__Activity__
Every line of the material below in which "bindings" shows up is to be located and copied.

__Records for processing__
○ ○ ○ ○ ○

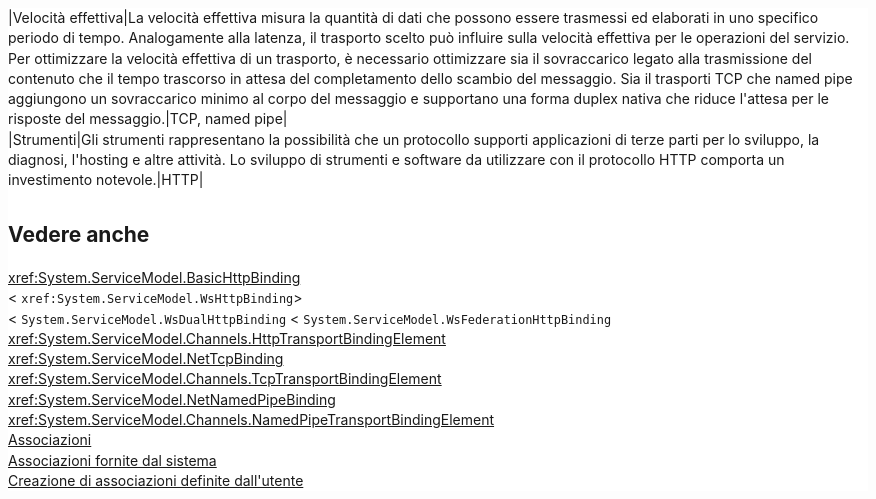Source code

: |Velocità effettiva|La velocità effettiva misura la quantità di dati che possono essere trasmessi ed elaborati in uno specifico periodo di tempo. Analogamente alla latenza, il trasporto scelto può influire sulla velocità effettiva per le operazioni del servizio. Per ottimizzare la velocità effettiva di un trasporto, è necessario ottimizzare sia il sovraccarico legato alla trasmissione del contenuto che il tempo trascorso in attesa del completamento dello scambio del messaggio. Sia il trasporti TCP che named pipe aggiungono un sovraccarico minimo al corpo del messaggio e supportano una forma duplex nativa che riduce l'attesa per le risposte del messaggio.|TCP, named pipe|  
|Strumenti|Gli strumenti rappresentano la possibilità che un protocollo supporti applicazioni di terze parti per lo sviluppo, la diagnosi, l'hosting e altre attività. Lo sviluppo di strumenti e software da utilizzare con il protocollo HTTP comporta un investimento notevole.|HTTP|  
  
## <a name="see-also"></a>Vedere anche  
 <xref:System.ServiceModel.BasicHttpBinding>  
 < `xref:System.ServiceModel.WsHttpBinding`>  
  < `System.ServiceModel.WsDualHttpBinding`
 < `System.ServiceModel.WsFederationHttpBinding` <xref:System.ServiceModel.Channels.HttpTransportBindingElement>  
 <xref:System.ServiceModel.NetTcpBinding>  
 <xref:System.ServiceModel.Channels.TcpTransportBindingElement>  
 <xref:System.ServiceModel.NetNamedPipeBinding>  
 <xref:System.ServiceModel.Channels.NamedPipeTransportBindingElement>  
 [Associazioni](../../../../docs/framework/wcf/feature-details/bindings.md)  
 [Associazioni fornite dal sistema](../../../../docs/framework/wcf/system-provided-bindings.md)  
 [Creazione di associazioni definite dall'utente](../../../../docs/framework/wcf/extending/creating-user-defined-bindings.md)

○ ○ ○ ○ ○

__Result__
 [Associazioni](../../../../docs/framework/wcf/feature-details/bindings.md)  
 [Associazioni fornite dal sistema](../../../../docs/framework/wcf/system-provided-bindings.md)  
 [Creazione di associazioni definite dall'utente](../../../../docs/framework/wcf/extending/creating-user-defined-bindings.md)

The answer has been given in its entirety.